LoserCheems · web-flow · commit 3ac79a2735e6 · 2025-12-01T11:31:44.000+08:00
[PERFORMANCE OPTIMIZATION] add dot pytorch kernel
diff --git a/README.md b/README.md
@@ -21,7 +21,7 @@ The following common BLAS kernels have been implemented in multiple frameworks.

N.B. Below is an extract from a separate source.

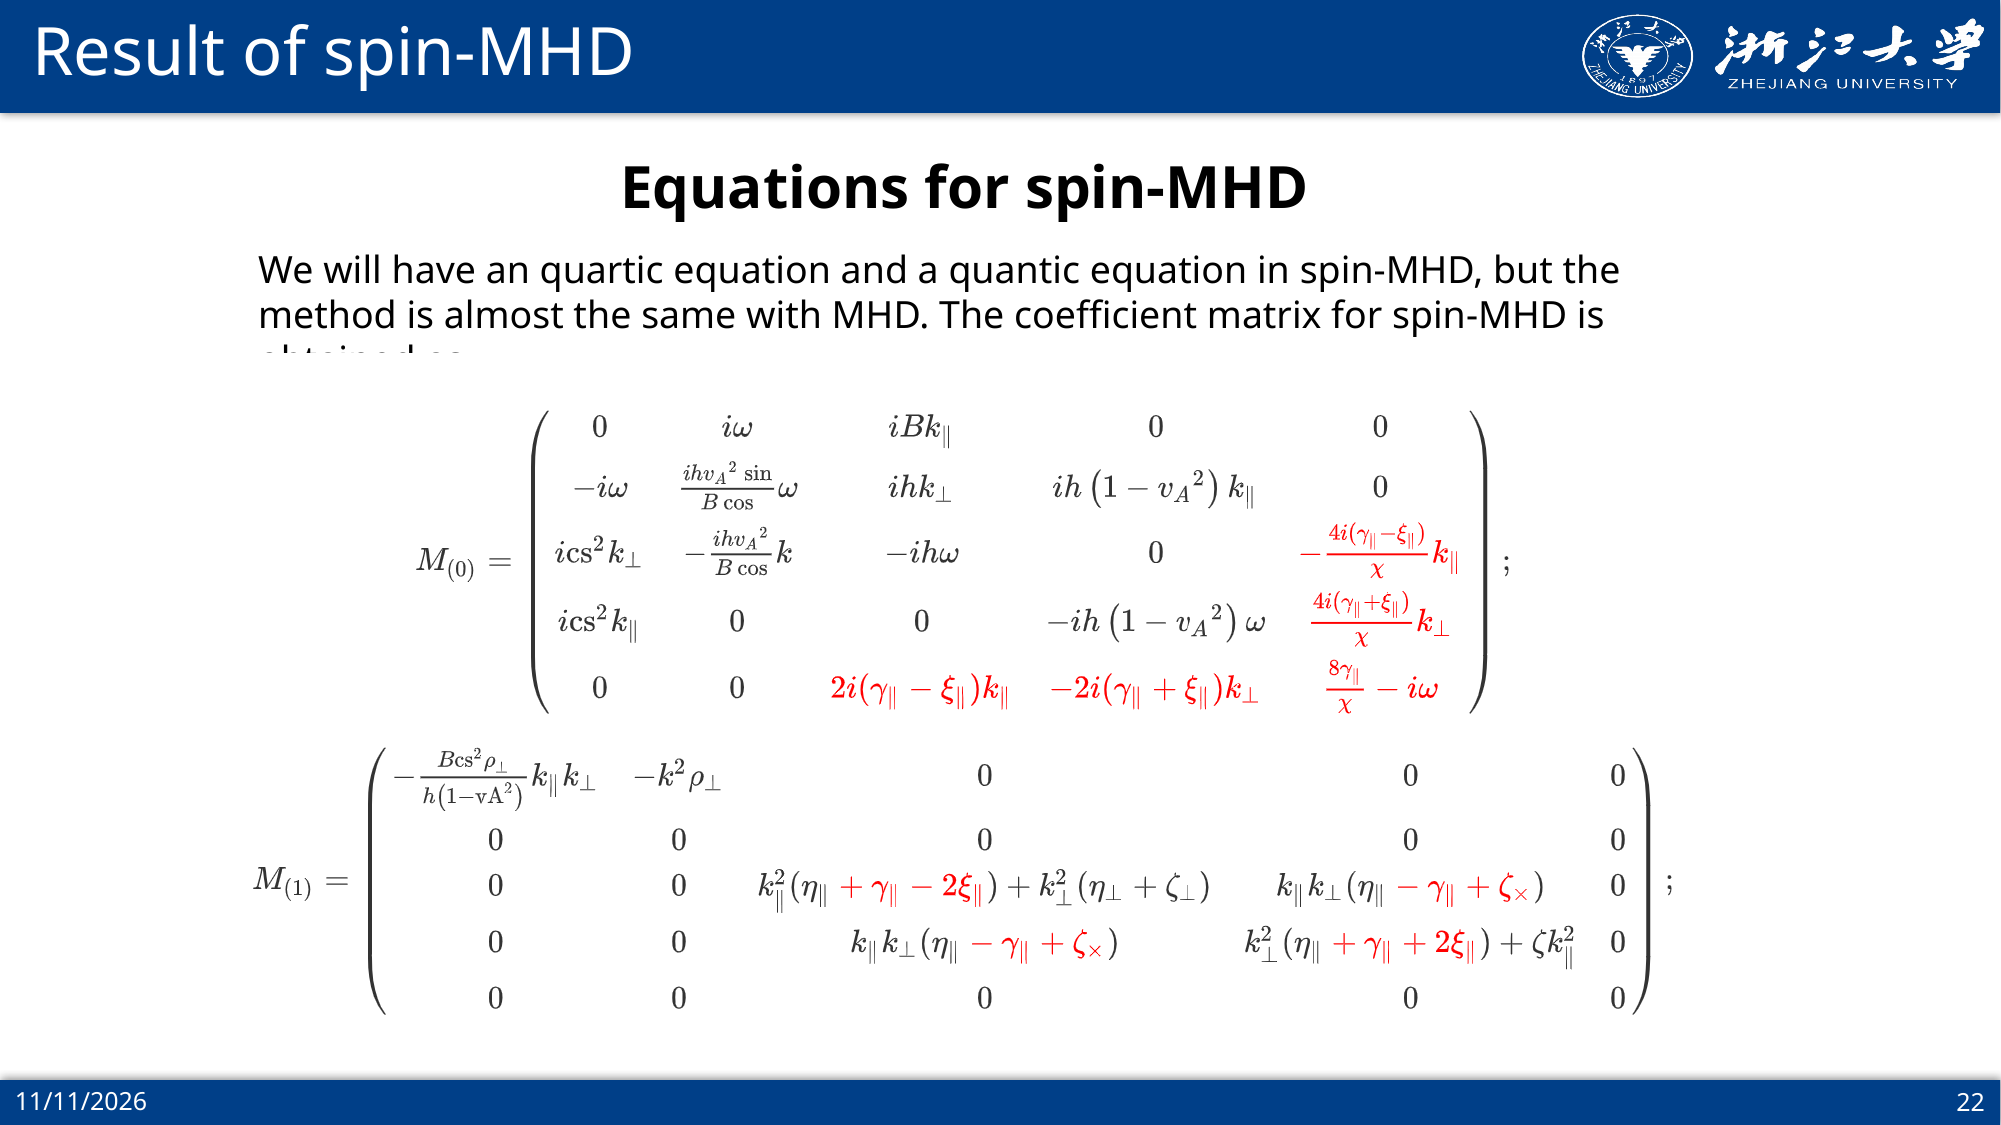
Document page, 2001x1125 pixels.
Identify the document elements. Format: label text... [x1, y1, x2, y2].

 | [swap](./docs/swap.md) | swap vectors | $x \leftrightarrow y$ | $0$ | $4n$ | [✅](./kernel_course/python_ops/swap.py) | [✅](./kernel_course/pytorch_ops/swap.py) | [✅](./kernel_course/triton_ops/swap.py) | ❌ | [✅](./tests/test_swap.py) |
 | [scal](./docs/scal.md) | scale vector | $y = \alpha y$ | $n$ | $2n$ | [✅](./kernel_course/python_ops/scal.py) | [✅](./kernel_course/pytorch_ops/scal.py) | [✅](./kernel_course/triton_ops/scal.py) | ❌ | [✅](./tests/test_scal.py) |
 | [axpby](./docs/axpby.md) | update vector| $y = \alpha x + \beta y$ | $3n$ | $3n$ | [✅](./kernel_course/python_ops/axpby.py) | [✅](./kernel_course/pytorch_ops/axpby.py) | [✅](./kernel_course/triton_ops/axpby.py) | ❌ | [✅](./tests/test_axpby.py) |
-| [dot](./docs/dot.md) | dot product | $z = x^\top y$ | $2n$ | $2n$ | [✅](./kernel_course/python_ops/dot.py) | ❌ | ❌ | ❌ | ❌ |
+| [dot](./docs/dot.md) | dot product | $z = x^\top y$ | $2n$ | $2n$ | [✅](./kernel_course/python_ops/dot.py) | [✅](./kernel_course/pytorch_ops/dot.py) | ❌ | ❌ | ❌ |
 | gemv | general matrix-vector multiply | $y = \alpha A x + \beta y$ | $2mn$ | $mn + n + 2m$ | ❌ | ❌ | ❌ | ❌ | ❌ |
 | geru | general rank-1 update | $A = A + \alpha x y^\top$ | $2mn$ | $2mn + m + n$ | ❌ | ❌ | ❌ | ❌ | ❌ |
 | gemm | general matrix-matrix multiply | $C = \alpha A B + \beta C$ | $2mnk$ | $mk + nk + 2mn$ | ❌ | ❌ | ❌ | ❌ | ❌ |
diff --git a/kernel_course/pytorch_ops/dot.py b/kernel_course/pytorch_ops/dot.py
@@ -0,0 +1,21 @@
+import torch
+
+
+def dot(
+    x: torch.Tensor,
+    y: torch.Tensor,
+) -> torch.Tensor:
+    """
+    Computes the dot product of two tensors using PyTorch operations.
+
+    Args:
+        x (torch.Tensor): First tensor.
+        y (torch.Tensor): Second tensor.
+
+    Returns:
+        torch.Tensor: The dot product of `x` and `y`.
+    """
+
+    z = torch.sum(torch.mul(x, y))
+
+    return z